I agree about the seasoning cubes. Senegalese food is delicious without it, so it really doesn't need it. But people are pretty addicted to it here now, and the marketing is everywhere. As you say, traveling will be a challenge, not only in terms of what I can eat, but also in terms of being offered food in people's homes. It's so rude to refuse to eat with your hosts. Your strategy of heavy on the rice and maybe just a taste of the sauce is probably a good approach.

 

When you eat Thai, do you worry about Oyster Sauce? The Thai here told me they put it in most things, which I didn't realize was a problem at the time. That was only two days into my diet, and I did have some brief gastro symptoms the next day, but I wasn't sure if they were related.
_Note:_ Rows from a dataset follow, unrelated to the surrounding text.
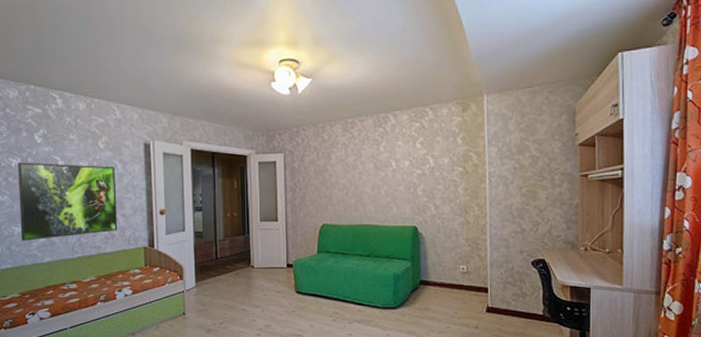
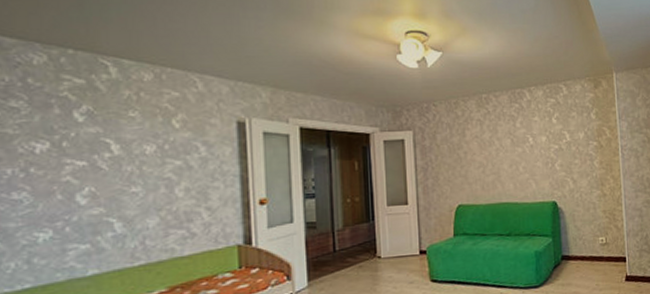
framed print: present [18,162,118,241] -> none [45,147,201,251]

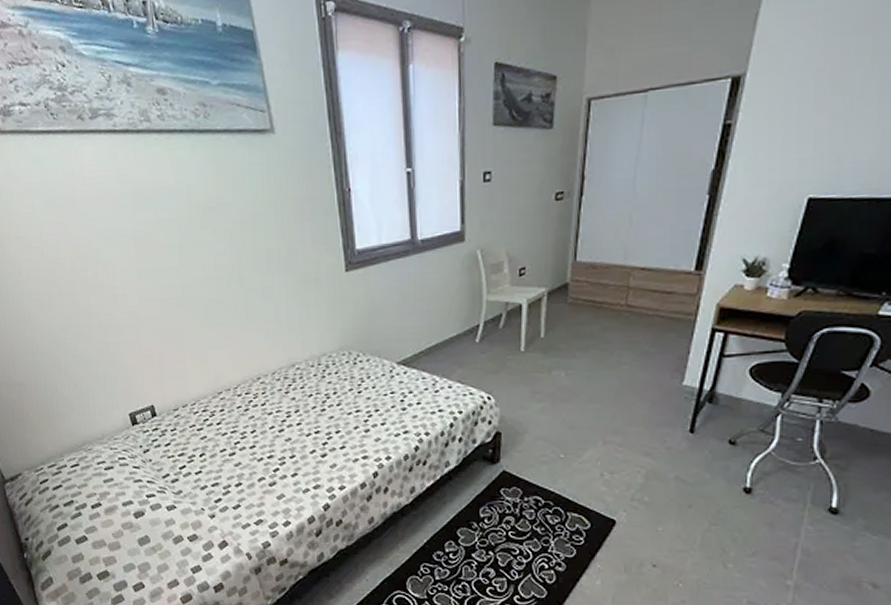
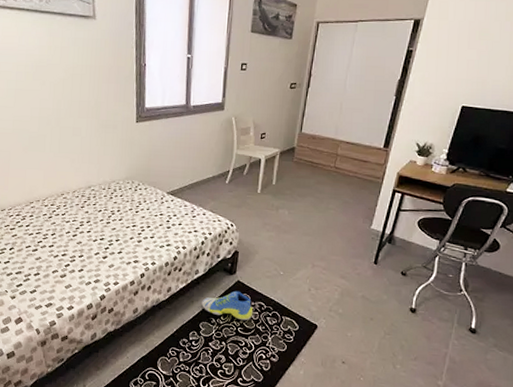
sneaker: none [457,484,528,522] -> present [202,290,254,321]

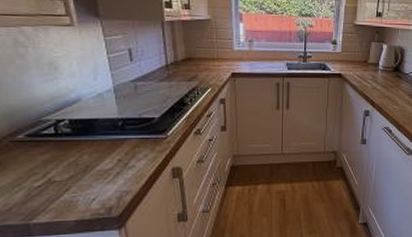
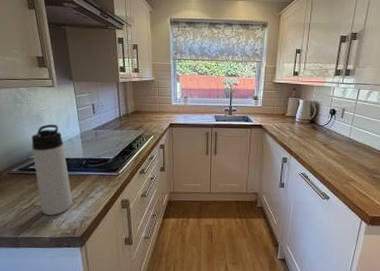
thermos bottle: none [43,76,106,193] -> present [31,124,73,215]

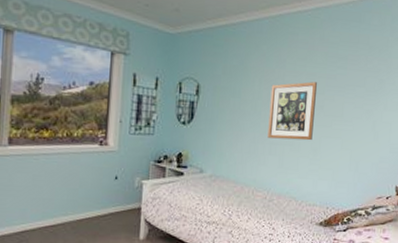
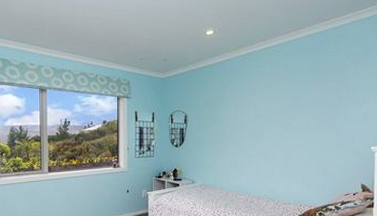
wall art: present [267,81,317,141] -> none [245,104,284,152]

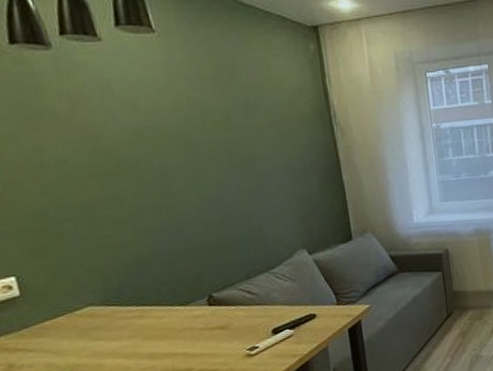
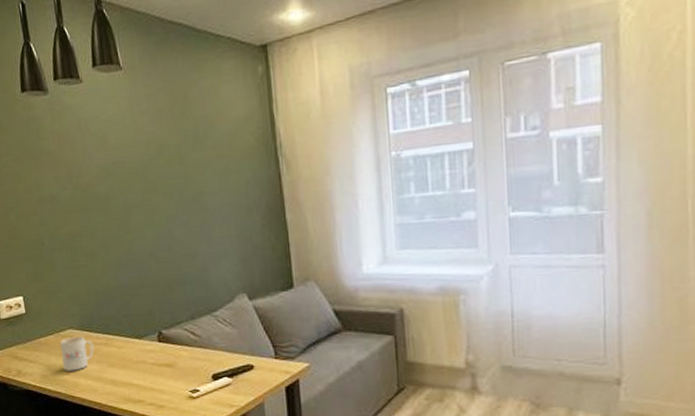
mug: none [74,312,125,354] -> present [59,336,94,371]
Next time I'll have to ask to see the Oyster Sauce bottle, and possibly have them cook without it, but I'm not sure how that will affect the flavor. I also haven't found any wheat-free soy in Dakar yet, so I may have to do some creative sourcing on that. Are all rice wrappers suspect or just some that you were offered? We have rice wrappers from Vietnam that only list rice flour as a starch, and I also get Chinese bean vermicelli that uses corn starch along with the beans. I've only once seen rice cakes for sale, in the special diet section, but I'm hoping they reappear at some point, along with the one type of gluten-free 'Maria' crackers. I can live without bread and crackers, but I really do want something to put all this nice French cheese on from time to time. Cheers!